Many, however, would deny that we are under law-- after all, did not God send Christ to die for us so that we would be free from law? This mentality, however, neglects to take into account that our freedom from sin is maintained through our obedience to Christ, as is made evident by Paul in Romans 6:17-18 and Peter in 1 Peter 2:15-16:
But thanks be to God, that, whereas ye were servants of sin, ye became obedient from the heart to that form of teaching whereunto ye were delivered; and being made free from sin, ye became servants of righteousness.
For so is the will of God, that by well-doing ye should put to silence the ignorance of foolish men: as free, and not using your freedom for a cloak of wickedness, but as bondservants of God.
We see here clearly that we become free from sin and must become servants of righteousness-- and if we are to become servants of righteousness, there must be some form of righteousness that can be defined! James assists our understanding in James 1:25 and James 2:12-13:
But he that looketh into the perfect law, the law of liberty, and so continueth, being not a hearer that forgetteth but a doer that worketh, this man shall be blessed in his doing.
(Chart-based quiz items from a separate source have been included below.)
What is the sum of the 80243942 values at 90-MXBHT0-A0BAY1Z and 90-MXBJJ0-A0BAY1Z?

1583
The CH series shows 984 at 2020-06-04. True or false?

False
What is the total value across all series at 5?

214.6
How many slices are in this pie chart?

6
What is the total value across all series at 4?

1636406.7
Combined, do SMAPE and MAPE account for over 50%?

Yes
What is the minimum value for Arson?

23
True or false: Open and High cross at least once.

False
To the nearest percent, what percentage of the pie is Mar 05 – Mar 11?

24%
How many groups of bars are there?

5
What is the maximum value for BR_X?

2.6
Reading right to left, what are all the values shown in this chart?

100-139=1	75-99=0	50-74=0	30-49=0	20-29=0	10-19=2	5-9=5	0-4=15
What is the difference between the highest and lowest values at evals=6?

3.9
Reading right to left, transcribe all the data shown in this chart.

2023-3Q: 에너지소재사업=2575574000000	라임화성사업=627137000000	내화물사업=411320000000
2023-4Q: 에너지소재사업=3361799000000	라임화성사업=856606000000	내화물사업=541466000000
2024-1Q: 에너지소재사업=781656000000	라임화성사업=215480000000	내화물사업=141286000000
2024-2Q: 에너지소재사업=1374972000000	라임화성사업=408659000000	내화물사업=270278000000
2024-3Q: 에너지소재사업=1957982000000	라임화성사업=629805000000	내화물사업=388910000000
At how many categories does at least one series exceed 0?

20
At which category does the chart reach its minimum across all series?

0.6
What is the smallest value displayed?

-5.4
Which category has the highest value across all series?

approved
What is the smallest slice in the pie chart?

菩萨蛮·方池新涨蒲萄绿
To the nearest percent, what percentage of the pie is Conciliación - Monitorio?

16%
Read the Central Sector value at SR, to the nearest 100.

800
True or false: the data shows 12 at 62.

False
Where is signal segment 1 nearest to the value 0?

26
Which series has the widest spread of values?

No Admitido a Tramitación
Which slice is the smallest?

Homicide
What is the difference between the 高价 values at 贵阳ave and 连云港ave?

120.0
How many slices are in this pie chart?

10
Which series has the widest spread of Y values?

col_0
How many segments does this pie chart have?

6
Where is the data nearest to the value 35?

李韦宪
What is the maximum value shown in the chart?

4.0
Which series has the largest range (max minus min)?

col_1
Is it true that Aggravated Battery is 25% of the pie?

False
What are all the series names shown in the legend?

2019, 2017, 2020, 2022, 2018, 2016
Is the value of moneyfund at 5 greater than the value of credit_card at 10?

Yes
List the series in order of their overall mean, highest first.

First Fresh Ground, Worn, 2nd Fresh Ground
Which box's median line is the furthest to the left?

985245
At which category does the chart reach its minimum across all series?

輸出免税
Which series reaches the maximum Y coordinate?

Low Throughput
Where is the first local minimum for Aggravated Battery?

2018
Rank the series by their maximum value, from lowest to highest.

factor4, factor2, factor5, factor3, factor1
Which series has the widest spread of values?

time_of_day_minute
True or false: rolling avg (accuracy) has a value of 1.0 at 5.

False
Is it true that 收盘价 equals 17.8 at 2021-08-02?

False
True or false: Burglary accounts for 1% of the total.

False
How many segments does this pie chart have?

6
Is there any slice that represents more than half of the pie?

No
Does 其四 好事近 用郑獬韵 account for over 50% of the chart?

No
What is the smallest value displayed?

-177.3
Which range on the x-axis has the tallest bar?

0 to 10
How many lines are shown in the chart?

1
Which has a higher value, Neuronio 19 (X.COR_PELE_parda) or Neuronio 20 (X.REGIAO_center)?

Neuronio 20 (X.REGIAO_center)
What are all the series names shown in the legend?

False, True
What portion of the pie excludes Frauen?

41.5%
So speak ye, and so do, as men that are to be judged by a law of liberty. For judgment is without mercy to him that hath showed no mercy: mercy glorieth against judgment.
We see, therefore, that we exist under a law of liberty! This idea may sound oxymoronic to many people today who associate liberty, especially in religious terms, as having nothing to do with "law." This comes from a misunderstanding of the Scriptures. The Scriptures teach, especially as we have seen with Paul in Romans 6:17-18, that man has a choice to make: he must choose whether he will serve God and pursue righteousness or to serve Satan and live in any way he desires to live. If we choose to serve God, we recieve freedom in so many ways: freedom from sin, freedom from death, freedom to pray to God, freedom from all cares and concerns of this world. This freedom does not come without any obligations, however, since we must continually live in accordance with righteousness. How may we determine what "righteousness" is? How do we see whether or not we are "righteous" or "unrighteous?" We must search the Scriptures and determine what God has deemed as the actions of those who are righteous and serve Him as opposed to those actions that are either deemed to be actions of those who are unrighteous and follow Satan or actions that are contrary to the principles that guide the lives of the righteous. Since God has given us the knowledge of the actions that please Him and demonstrate that we are servants of righteousness, and these actions are discernible from the Scriptures, how can one deny that the collection of these actions are deemed a "law?" James himself has spoken of the "law of liberty," and we are forced from the Scriptures to define this as the guidelines that those who are free in Christ Jesus will follow!
We have seen from the Scriptures that the Christian most certainly has many freedoms, notably from sin and death, but that these freedoms come with the obligation of serving God as He has determined us to serve Him. Let us constantly be thankful for the ability to serve God and to have the freedoms we do in Christ Jesus.